WHAT IS NEEDED
Pick each line containing "Deposits" out of the records.

(Extracted page text data)
★ ★ ★ ★ ★
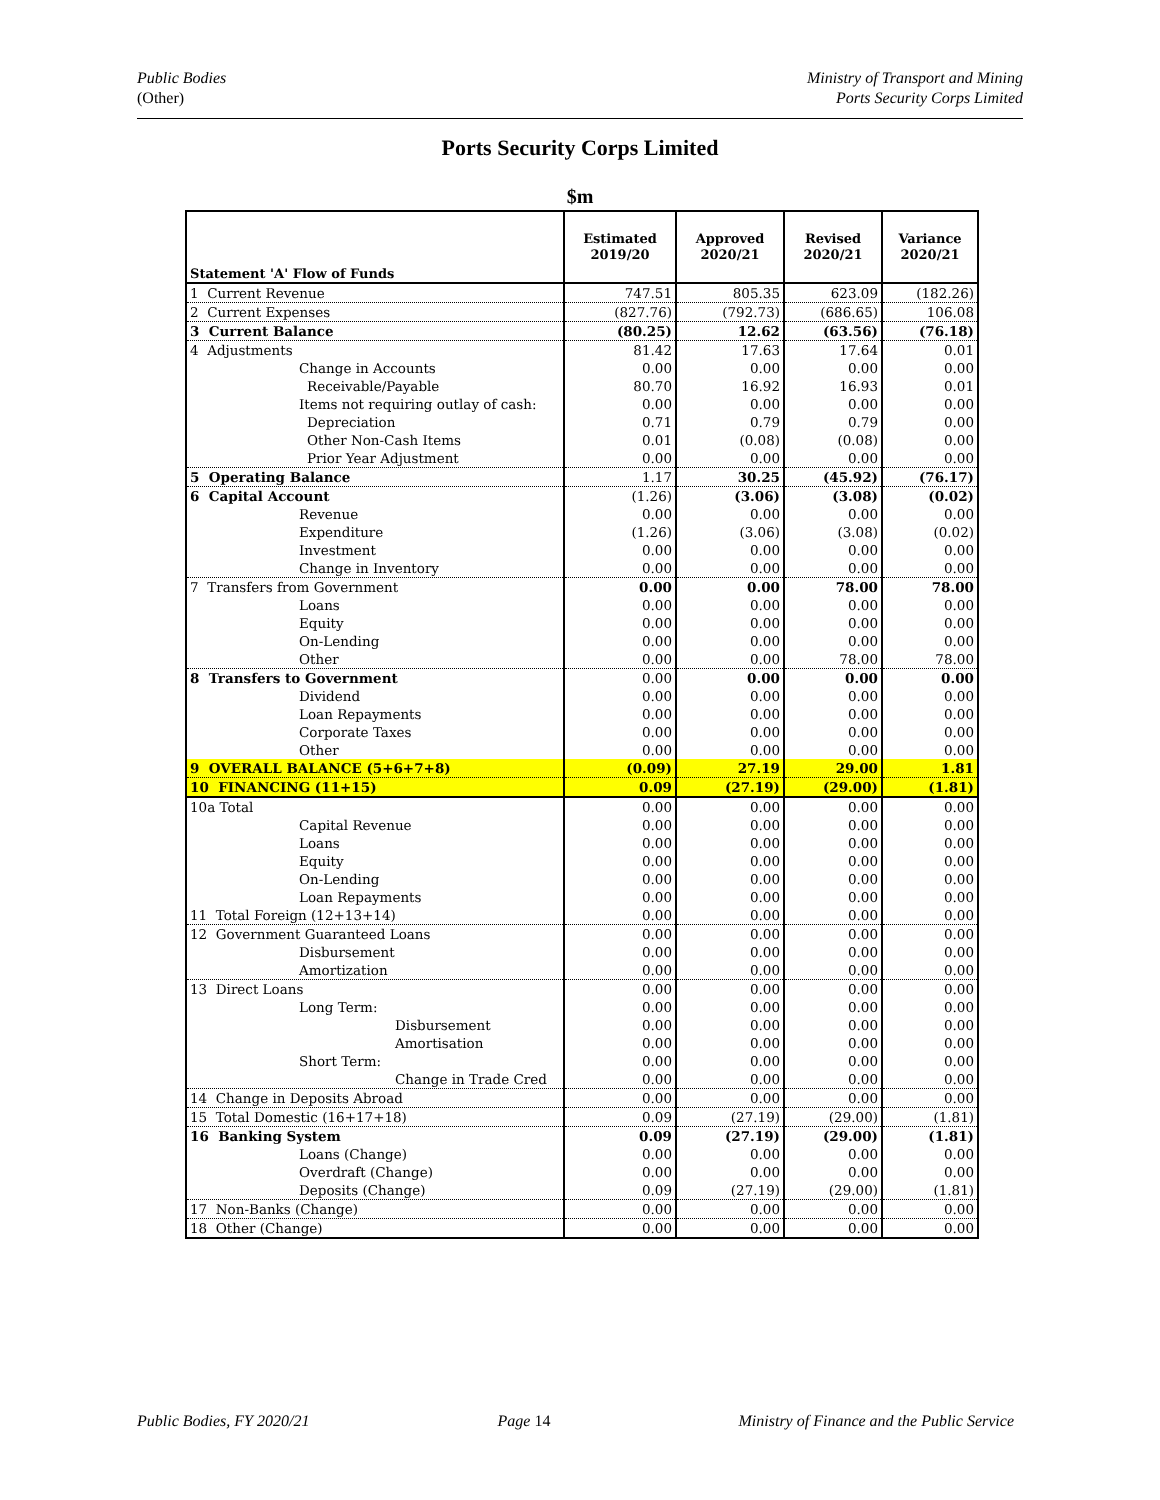Public Bodies
(Other)
Ministry of Transport and Mining
Ports Security Corps Limited
Ports Security Corps Limited
$m
| Statement 'A' Flow of Funds | Estimated 2019/20 | Approved 2020/21 | Revised 2020/21 | Variance 2020/21 |
| --- | --- | --- | --- | --- |
| 1 Current Revenue | 747.51 | 805.35 | 623.09 | (182.26) |
| 2 Current Expenses | (827.76) | (792.73) | (686.65) | 106.08 |
| 3 Current Balance | (80.25) | 12.62 | (63.56) | (76.18) |
| 4 Adjustments | 81.42 | 17.63 | 17.64 | 0.01 |
| Change in Accounts | 0.00 | 0.00 | 0.00 | 0.00 |
| Receivable/Payable | 80.70 | 16.92 | 16.93 | 0.01 |
| Items not requiring outlay of cash: | 0.00 | 0.00 | 0.00 | 0.00 |
| Depreciation | 0.71 | 0.79 | 0.79 | 0.00 |
| Other Non-Cash Items | 0.01 | (0.08) | (0.08) | 0.00 |
| Prior Year Adjustment | 0.00 | 0.00 | 0.00 | 0.00 |
| 5 Operating Balance | 1.17 | 30.25 | (45.92) | (76.17) |
| 6 Capital Account | (1.26) | (3.06) | (3.08) | (0.02) |
| Revenue | 0.00 | 0.00 | 0.00 | 0.00 |
| Expenditure | (1.26) | (3.06) | (3.08) | (0.02) |
| Investment | 0.00 | 0.00 | 0.00 | 0.00 |
| Change in Inventory | 0.00 | 0.00 | 0.00 | 0.00 |
| 7 Transfers from Government | 0.00 | 0.00 | 78.00 | 78.00 |
| Loans | 0.00 | 0.00 | 0.00 | 0.00 |
| Equity | 0.00 | 0.00 | 0.00 | 0.00 |
| On-Lending | 0.00 | 0.00 | 0.00 | 0.00 |
| Other | 0.00 | 0.00 | 78.00 | 78.00 |
| 8 Transfers to Government | 0.00 | 0.00 | 0.00 | 0.00 |
| Dividend | 0.00 | 0.00 | 0.00 | 0.00 |
| Loan Repayments | 0.00 | 0.00 | 0.00 | 0.00 |
| Corporate Taxes | 0.00 | 0.00 | 0.00 | 0.00 |
| Other | 0.00 | 0.00 | 0.00 | 0.00 |
| 9 OVERALL BALANCE (5+6+7+8) | (0.09) | 27.19 | 29.00 | 1.81 |
| 10 FINANCING (11+15) | 0.09 | (27.19) | (29.00) | (1.81) |
| 10a Total | 0.00 | 0.00 | 0.00 | 0.00 |
| Capital Revenue | 0.00 | 0.00 | 0.00 | 0.00 |
| Loans | 0.00 | 0.00 | 0.00 | 0.00 |
| Equity | 0.00 | 0.00 | 0.00 | 0.00 |
| On-Lending | 0.00 | 0.00 | 0.00 | 0.00 |
| Loan Repayments | 0.00 | 0.00 | 0.00 | 0.00 |
| 11 Total Foreign (12+13+14) | 0.00 | 0.00 | 0.00 | 0.00 |
| 12 Government Guaranteed Loans | 0.00 | 0.00 | 0.00 | 0.00 |
| Disbursement | 0.00 | 0.00 | 0.00 | 0.00 |
| Amortization | 0.00 | 0.00 | 0.00 | 0.00 |
| 13 Direct Loans | 0.00 | 0.00 | 0.00 | 0.00 |
| Long Term: | 0.00 | 0.00 | 0.00 | 0.00 |
| Disbursement | 0.00 | 0.00 | 0.00 | 0.00 |
| Amortisation | 0.00 | 0.00 | 0.00 | 0.00 |
| Short Term: | 0.00 | 0.00 | 0.00 | 0.00 |
| Change in Trade Cred | 0.00 | 0.00 | 0.00 | 0.00 |
| 14 Change in Deposits Abroad | 0.00 | 0.00 | 0.00 | 0.00 |
| 15 Total Domestic (16+17+18) | 0.09 | (27.19) | (29.00) | (1.81) |
| 16 Banking System | 0.09 | (27.19) | (29.00) | (1.81) |
| Loans (Change) | 0.00 | 0.00 | 0.00 | 0.00 |
| Overdraft (Change) | 0.00 | 0.00 | 0.00 | 0.00 |
| Deposits (Change) | 0.09 | (27.19) | (29.00) | (1.81) |
| 17 Non-Banks (Change) | 0.00 | 0.00 | 0.00 | 0.00 |
| 18 Other (Change) | 0.00 | 0.00 | 0.00 | 0.00 |
Public Bodies, FY 2020/21 Page 14 Ministry of Finance and the Public Service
★ ★ ★ ★ ★
EXERCISE ANSWER
| 14 Change in Deposits Abroad | 0.00 | 0.00 | 0.00 | 0.00 |
| Deposits (Change) | 0.09 | (27.19) | (29.00) | (1.81) |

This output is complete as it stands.